Disparate Catalytic Scaffolds for Atroposelective Cyclodehydration

Catalysts that control stereochemistry are prized tools in chemical synthesis. When an effective catalyst is found, it is often explored for other types of reactions, frequently under the auspices of different mechanisms. As successes mount, a unique catalyst scaffold may become viewed as “privileged”. However, the mechanistic hallmarks of privileged catalysts are not easily enumerated or readily generalized to genuinely different classes of reactions or substrates. We explored the concept of scaffold uniqueness with two catalyst types for an unusual atropisomer-selective cyclodehydration: (a) C2-symmetric chiral phosphoric acids and (b) phosphothreonine-embedded, peptidic phosphoric acids. Pragmatically, both catalyst scaffolds proved fertile for enantioselective/atroposelective cyclodehydrations. Mechanistic studies revealed that the determinants of often equivalent and high atroposelectivity are different for the two catalyst classes. A data-descriptive classification of these asymmetric catalysts reveals an increasingly broad set of catalyst chemotypes, operating with different mechanistic features, that creates new opportunities for broad and complementary application of catalyst scaffolds in diverse substrate space.

能够调控立体化学的催化剂，是化学合成领域中备受珍视的工具。当开发出高效催化剂后，研究人员通常会依托不同的反应机理，探索其在其他类型反应中的应用。随着研究成果不断积累，独特的催化剂骨架（scaffold）可能会被视为"优势（privileged）催化剂骨架"。
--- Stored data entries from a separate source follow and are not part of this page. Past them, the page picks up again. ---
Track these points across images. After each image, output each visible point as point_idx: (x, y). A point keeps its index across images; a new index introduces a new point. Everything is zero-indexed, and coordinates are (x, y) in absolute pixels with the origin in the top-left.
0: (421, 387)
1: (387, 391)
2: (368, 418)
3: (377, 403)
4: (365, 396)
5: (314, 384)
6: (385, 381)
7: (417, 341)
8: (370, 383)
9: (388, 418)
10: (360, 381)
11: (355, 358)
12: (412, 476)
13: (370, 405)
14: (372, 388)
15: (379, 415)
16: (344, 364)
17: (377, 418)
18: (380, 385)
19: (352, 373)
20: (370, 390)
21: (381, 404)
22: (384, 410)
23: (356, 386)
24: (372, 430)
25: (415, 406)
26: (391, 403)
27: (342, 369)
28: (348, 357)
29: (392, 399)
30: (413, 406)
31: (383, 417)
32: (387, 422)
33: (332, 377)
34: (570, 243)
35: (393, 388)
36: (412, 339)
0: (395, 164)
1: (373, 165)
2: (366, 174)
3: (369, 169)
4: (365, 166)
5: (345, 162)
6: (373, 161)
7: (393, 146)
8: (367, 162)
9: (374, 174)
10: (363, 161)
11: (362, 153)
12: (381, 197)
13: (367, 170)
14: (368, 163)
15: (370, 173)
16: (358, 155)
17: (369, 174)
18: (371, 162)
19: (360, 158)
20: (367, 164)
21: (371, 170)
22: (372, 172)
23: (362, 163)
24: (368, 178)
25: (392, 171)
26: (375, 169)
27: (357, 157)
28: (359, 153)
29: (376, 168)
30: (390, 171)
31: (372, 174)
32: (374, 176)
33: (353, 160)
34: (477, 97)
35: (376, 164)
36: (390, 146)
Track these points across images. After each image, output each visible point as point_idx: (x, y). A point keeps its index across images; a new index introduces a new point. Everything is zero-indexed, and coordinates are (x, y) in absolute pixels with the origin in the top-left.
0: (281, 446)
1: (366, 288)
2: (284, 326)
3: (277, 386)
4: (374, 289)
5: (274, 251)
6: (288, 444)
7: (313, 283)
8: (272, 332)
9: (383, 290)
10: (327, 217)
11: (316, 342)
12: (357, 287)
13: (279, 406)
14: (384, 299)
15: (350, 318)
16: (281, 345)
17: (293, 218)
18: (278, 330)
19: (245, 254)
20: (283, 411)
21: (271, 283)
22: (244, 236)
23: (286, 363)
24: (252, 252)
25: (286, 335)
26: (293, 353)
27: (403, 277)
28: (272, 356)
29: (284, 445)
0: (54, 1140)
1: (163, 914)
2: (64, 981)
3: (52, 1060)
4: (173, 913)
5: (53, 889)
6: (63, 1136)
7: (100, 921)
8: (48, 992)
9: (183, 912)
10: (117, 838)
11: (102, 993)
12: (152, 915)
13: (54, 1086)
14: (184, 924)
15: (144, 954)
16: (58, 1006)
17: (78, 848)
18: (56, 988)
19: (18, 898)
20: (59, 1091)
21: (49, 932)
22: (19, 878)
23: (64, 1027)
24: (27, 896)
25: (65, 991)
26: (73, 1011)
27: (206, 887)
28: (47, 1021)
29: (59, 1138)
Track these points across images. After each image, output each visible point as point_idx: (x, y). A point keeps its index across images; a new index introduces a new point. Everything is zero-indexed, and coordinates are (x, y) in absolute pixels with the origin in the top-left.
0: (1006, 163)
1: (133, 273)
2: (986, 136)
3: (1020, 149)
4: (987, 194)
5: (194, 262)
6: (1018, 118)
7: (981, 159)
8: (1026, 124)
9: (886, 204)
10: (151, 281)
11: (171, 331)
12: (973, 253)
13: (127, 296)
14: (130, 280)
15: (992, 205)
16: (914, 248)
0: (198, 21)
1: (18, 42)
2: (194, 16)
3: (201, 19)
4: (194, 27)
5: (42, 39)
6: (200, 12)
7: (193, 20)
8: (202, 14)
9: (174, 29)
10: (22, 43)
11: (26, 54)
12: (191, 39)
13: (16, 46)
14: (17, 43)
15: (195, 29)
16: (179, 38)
然而，优势催化剂的标志性机理特征难以被系统归纳，也无法便捷地推广至真正不同类别的反应或底物。 本研究针对一种罕见的阻旋选择性环脱水反应（atropisomer-selective cyclodehydration），选取两类催化剂展开研究，以探究骨架独特性的相关概念：(a) C2对称手性磷酸（C2-symmetric chiral phosphoric acids）；(b) 嵌入磷酸苏氨酸的肽基磷酸（phosphothreonine-embedded peptidic phosphoric acids）。 实际应用中，两类催化剂骨架均能有效实现对映选择性/阻旋选择性环脱水反应。 机理研究表明，尽管两类催化剂均可实现近乎同等水平的高阻旋选择性，但其选择性的决定因素却存在显著差异。 对这类不对称催化剂进行数据驱动的分类后发现，其所涵盖的催化剂化学型（chemotype）愈发广泛，且各自具备独特的机理特征，这为催化剂骨架在多样底物空间（substrate space）中的广谱互补应用创造了全新机遇。